Thursday, January 23, 2020

Putin Ending Post-Soviet NEP, Pavlova Says


Paul Goble

            Staunton, January 21 – Almost exactly a century ago, Joseph Stalin ended the New Economic Policy in order to launch collectivization, industrialization, and the construction of a totalitarian state. Now, Irina Pavlova argues, Vladimir Putin is ending the post-Soviet version of NEP, thus opening the way for a renewed totalitarianism in Russia.

            Pavlova, a US-based Russian historian, says the current discussions about Putin’s constitutional amendments and his own continuance in office ignore the reality that his Presidential Administration determine what happens in Russia, just as Stalin’s Central Committee Secretariat did 100 years back (ivpavlova.blogspot.com/2020/01/blog-post.html).

            The Soviet constitution then and the Russian constitution now are a façade, the historian continues, and proposals about them have importance only to the extent that they can provide clues as to how those with real power view the country and its future. Otherwise, the language in the constitutions then and now is meaningless.

            Pavlova argues that the real meaning of Putin’s words can best be understood by the recent statements of his ideologists that Sergey Kurginyan that Russia must take pride in the Molotov-Ribbentrop Pact and that Moscow must always insist that Stalinism and Nazism are in no way equivalents (youtube.com/watch?v=sT_JHU-TugQ).

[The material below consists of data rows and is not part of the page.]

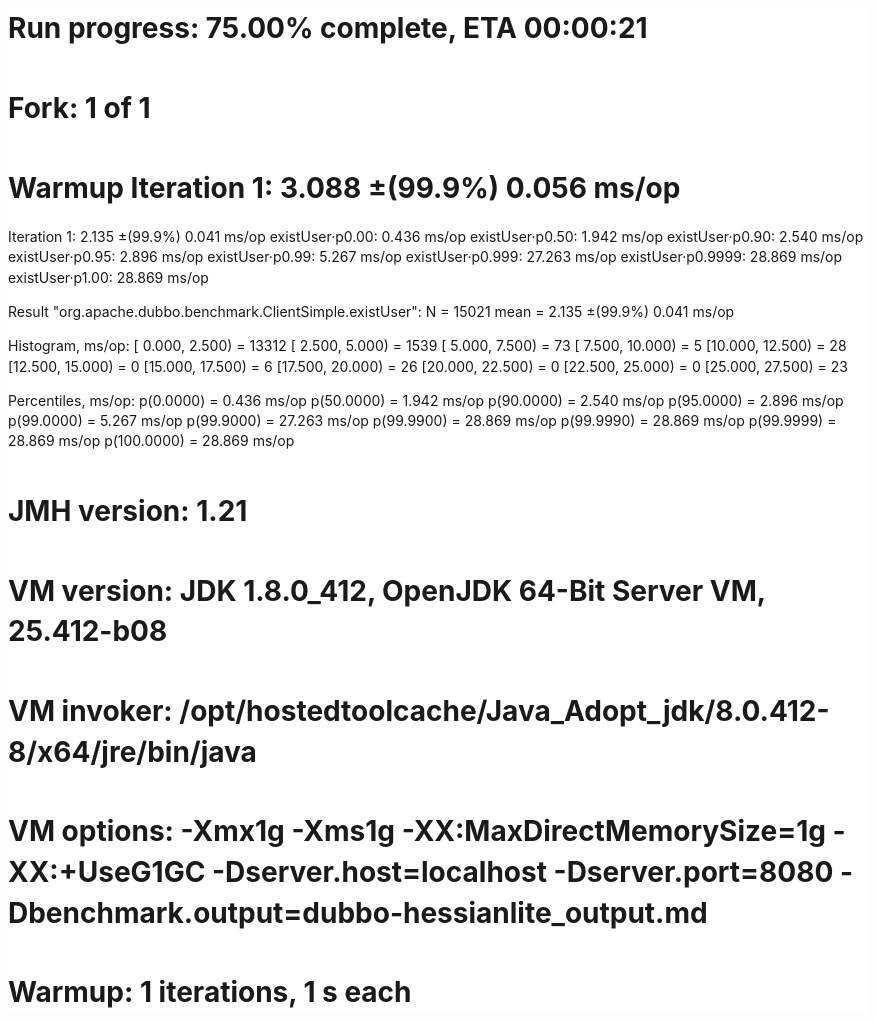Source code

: # Run progress: 75.00% complete, ETA 00:00:21
# Fork: 1 of 1
# Warmup Iteration   1: 3.088 ±(99.9%) 0.056 ms/op
Iteration   1: 2.135 ±(99.9%) 0.041 ms/op
                 existUser·p0.00:   0.436 ms/op
                 existUser·p0.50:   1.942 ms/op
                 existUser·p0.90:   2.540 ms/op
                 existUser·p0.95:   2.896 ms/op
                 existUser·p0.99:   5.267 ms/op
                 existUser·p0.999:  27.263 ms/op
                 existUser·p0.9999: 28.869 ms/op
                 existUser·p1.00:   28.869 ms/op



Result "org.apache.dubbo.benchmark.ClientSimple.existUser":
  N = 15021
  mean =      2.135 ±(99.9%) 0.041 ms/op

  Histogram, ms/op:
    [ 0.000,  2.500) = 13312 
    [ 2.500,  5.000) = 1539 
    [ 5.000,  7.500) = 73 
    [ 7.500, 10.000) = 5 
    [10.000, 12.500) = 28 
    [12.500, 15.000) = 0 
    [15.000, 17.500) = 6 
    [17.500, 20.000) = 26 
    [20.000, 22.500) = 0 
    [22.500, 25.000) = 0 
    [25.000, 27.500) = 23 

  Percentiles, ms/op:
      p(0.0000) =      0.436 ms/op
     p(50.0000) =      1.942 ms/op
     p(90.0000) =      2.540 ms/op
     p(95.0000) =      2.896 ms/op
     p(99.0000) =      5.267 ms/op
     p(99.9000) =     27.263 ms/op
     p(99.9900) =     28.869 ms/op
     p(99.9990) =     28.869 ms/op
     p(99.9999) =     28.869 ms/op
    p(100.0000) =     28.869 ms/op


# JMH version: 1.21
# VM version: JDK 1.8.0_412, OpenJDK 64-Bit Server VM, 25.412-b08
# VM invoker: /opt/hostedtoolcache/Java_Adopt_jdk/8.0.412-8/x64/jre/bin/java
# VM options: -Xmx1g -Xms1g -XX:MaxDirectMemorySize=1g -XX:+UseG1GC -Dserver.host=localhost -Dserver.port=8080 -Dbenchmark.output=dubbo-hessianlite_output.md
# Warmup: 1 iterations, 1 s each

            Those in the West who want to blame Moscow for the Pact and who argue that the two totalitarian systems resemble one another are simply trying to put Russia at a disadvantage and into a box, Kurginyan argues.  And as his most recent remarks confirm, Putin fully shares that view.

             A committed great power leader, Putin “must make a transition to a new stage in its realization,” Pavlova continues. That provides the basic clue to what is going on now, which is in fact, as she notes she predicted a year ago, “the end of Putin’s NEP,” an arrangement that like its predecessor did not make Russia like the West but rather for its move in the opposite direction (ivpavlova.blogspot.com/2017/10/who-is-mr-putin.html).

            “Just like the NEP of the 1920s, the contemporary NEP did not lead to civilizational changes of a Western type. “ Instead, it opened the way for the state to absorb ever more of the economy and society. “And just as in the 1920s, the regime used NEP for its own goals not only economically but politically. Beyond this façade, the creation of a new edition of Stalinism was taking place.”

            “The most intriguing question remains how will this new attack in the economic sphere occur and what the new dispossession of the population will look like?”  One indication of the ways in which Putin intends to move is his installation of Mishustin as prime minister. The latter is “ideally appropriate for this role.”

            Pavlova says she does not expect “any resistance” from the population. People have gotten used to the criminal state, to their own inability to change anything, and they recognize that no efforts have been taken to strengthen private property rights. And because that is the case, “today, like almost a century ago, a signal ‘from above’ is sufficient for the siloviki.”

Both will enthusiastically attack “the contemporary kulaks – the rich Russians who have been declared saboteurs and guilty of corruption.  Such attacks will fill the state treasury and allow the state to buy off the poorest strata of the population with new social benefits even as the state makes sure that its military industries continue to grow.

All this will give the Putin regime “a second breath,” Pavlova concludes. “And Putin will remain at his post – it isn’t important whether as president or national leader – for an indeterminate time.”  That is what this week has been about; not the modification of a document which does little to determine the shape of the Russian state or the decisions it takes.